Each line of the data must be written out again verbatim; no image belongs in the copy.

START Exercise data

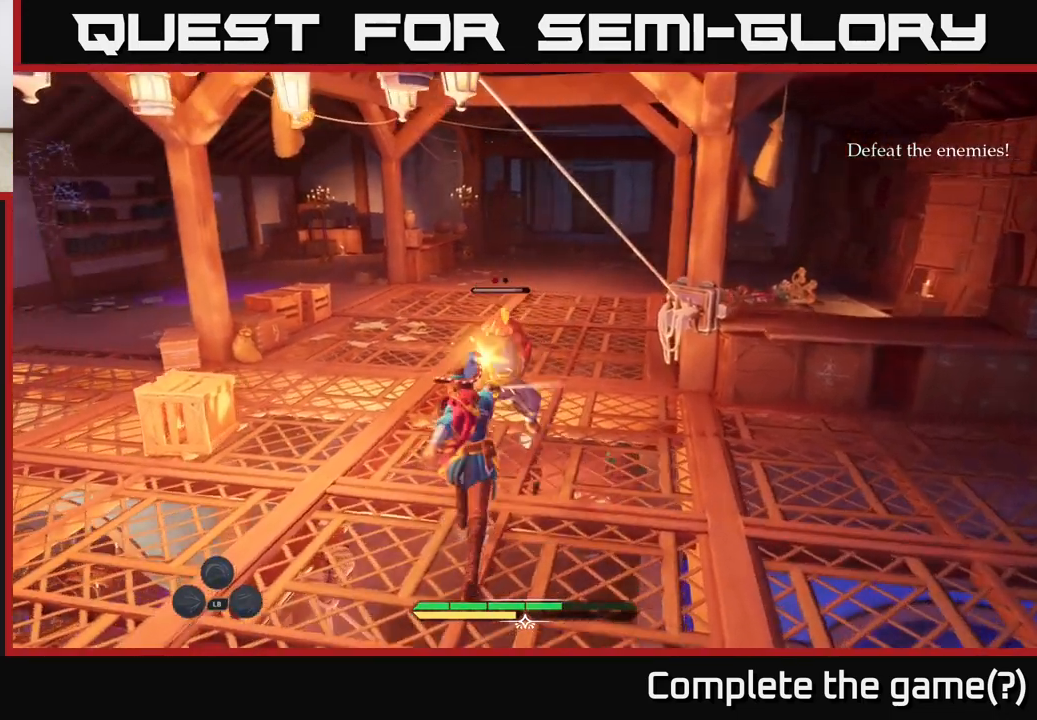
{"buttons": [], "left_stick": "center", "right_stick": "center", "events": [[50, "X", "down"], [167, "X", "up"], [167, "left_stick", "up"], [267, "X", "down"], [350, "X", "up"], [367, "left_stick", "center"]]}
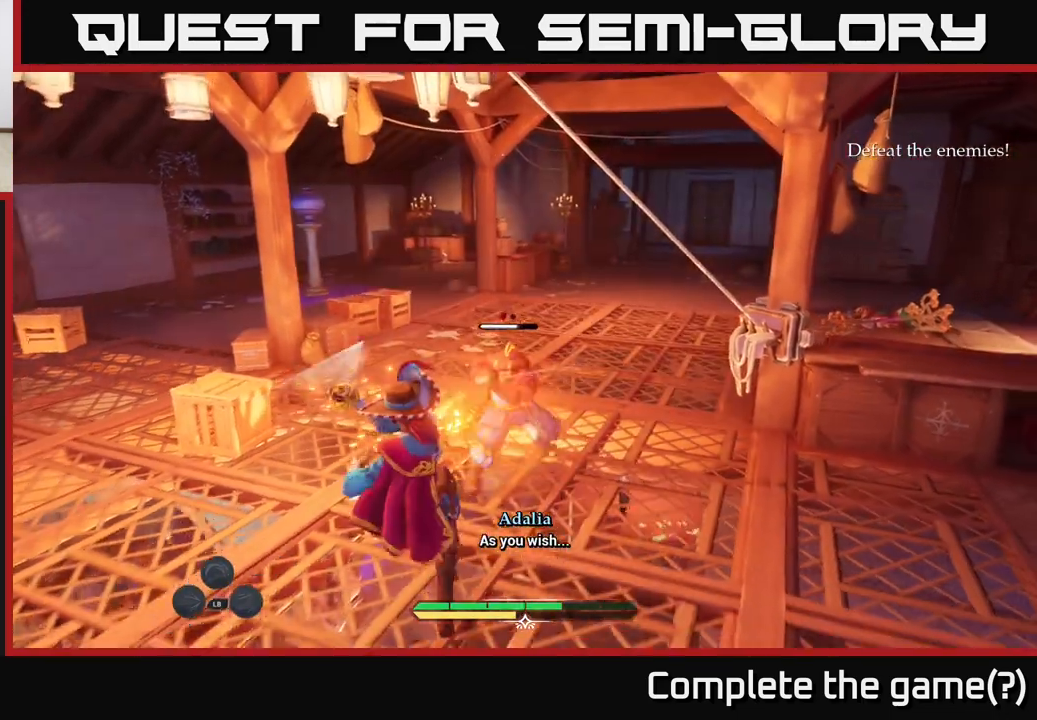
{"buttons": [], "left_stick": "center", "right_stick": "center", "events": []}
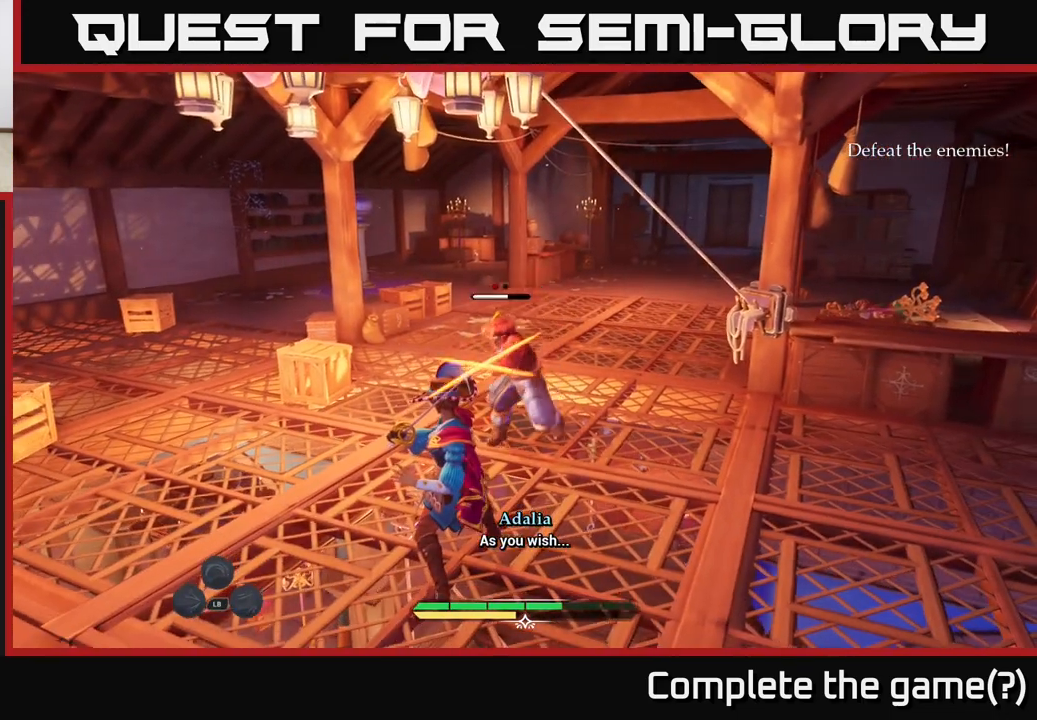
{"buttons": [], "left_stick": "center", "right_stick": "center", "events": [[117, "left_stick", "right"], [133, "B", "down"], [217, "B", "up"], [233, "left_stick", "center"]]}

END Exercise data

Task output
{"buttons": [], "left_stick": "center", "right_stick": "center", "events": [[50, "X", "down"], [167, "X", "up"], [167, "left_stick", "up"], [267, "X", "down"], [350, "X", "up"], [367, "left_stick", "center"]]}
{"buttons": [], "left_stick": "center", "right_stick": "center", "events": []}
{"buttons": [], "left_stick": "center", "right_stick": "center", "events": [[117, "left_stick", "right"], [133, "B", "down"], [217, "B", "up"], [233, "left_stick", "center"]]}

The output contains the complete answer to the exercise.